── Passage extrait

Autrement dit, non seulement les fonctionnaires ont un intérêt personnel à ce que l’Etat croisse plus car ils en tirent une somme de satisfactions individuelles plus grandes ; mais ils sont également en position de mieux faire prévaloir la promotion de leurs intérêts communs que les autres groupes socio-économiques (car mieux informés, et donc plus motivés à investir sur le marché politique).
Il est vrai que les fonctionnaires sont eux aussi des contribuables. On pourrait donc penser que leurs intérêts de contribuables (ou de consommateurs) viennent équilibrer leurs intérêts corporatifs de producteurs. Ce n’est pas le cas parce que, comme nous l’avons déjà vu, pour eux aussi, l’enjeu personnel représenté par l’adoption d’une mesure dépensière – dont on tire profit en tant que membre d’une catégorie socio-économique et non en tant qu’individu étant par définition supérieur à l’enjeu fiscal correspondant, les individus sont logiquement conduits à privilégier leurs intérêts corporatifs personnels plutôt que leurs intérêts de contribuables.
Comment enrayer la croissance de l’Etat ?

────
── Enregistrements de données

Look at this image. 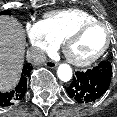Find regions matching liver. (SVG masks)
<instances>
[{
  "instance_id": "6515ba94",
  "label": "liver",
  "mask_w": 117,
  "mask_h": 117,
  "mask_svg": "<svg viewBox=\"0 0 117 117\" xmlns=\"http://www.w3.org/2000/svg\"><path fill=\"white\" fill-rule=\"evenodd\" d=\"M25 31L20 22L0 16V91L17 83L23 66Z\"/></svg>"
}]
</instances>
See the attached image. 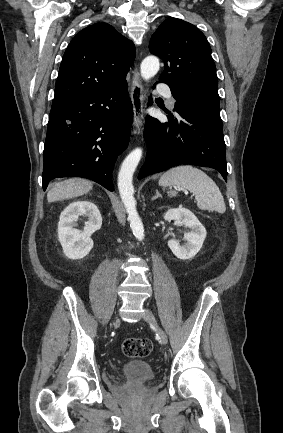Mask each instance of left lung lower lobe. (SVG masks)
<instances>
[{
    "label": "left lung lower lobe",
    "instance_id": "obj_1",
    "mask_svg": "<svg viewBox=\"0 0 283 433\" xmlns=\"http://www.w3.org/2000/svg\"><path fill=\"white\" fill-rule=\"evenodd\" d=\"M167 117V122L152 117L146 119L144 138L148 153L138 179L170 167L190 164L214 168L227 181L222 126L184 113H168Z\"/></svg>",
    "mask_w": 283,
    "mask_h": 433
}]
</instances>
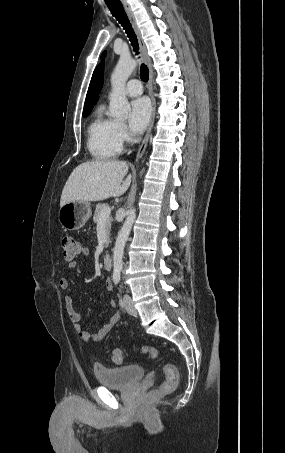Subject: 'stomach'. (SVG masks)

────

Consigne:
Extrayez tel quel, du passage sur les fonctionnaires et la croissance de l'État, le segment qui s'ouvre sur les mots contenant « Autrement dit, non » et se termine par « le marché politique). ».

Réponse complète:
Autrement dit, non seulement les fonctionnaires ont un intérêt personnel à ce que l’Etat croisse plus car ils en tirent une somme de satisfactions individuelles plus grandes ; mais ils sont également en position de mieux faire prévaloir la promotion de leurs intérêts communs que les autres groupes socio-économiques (car mieux informés, et donc plus motivés à investir sur le marché politique).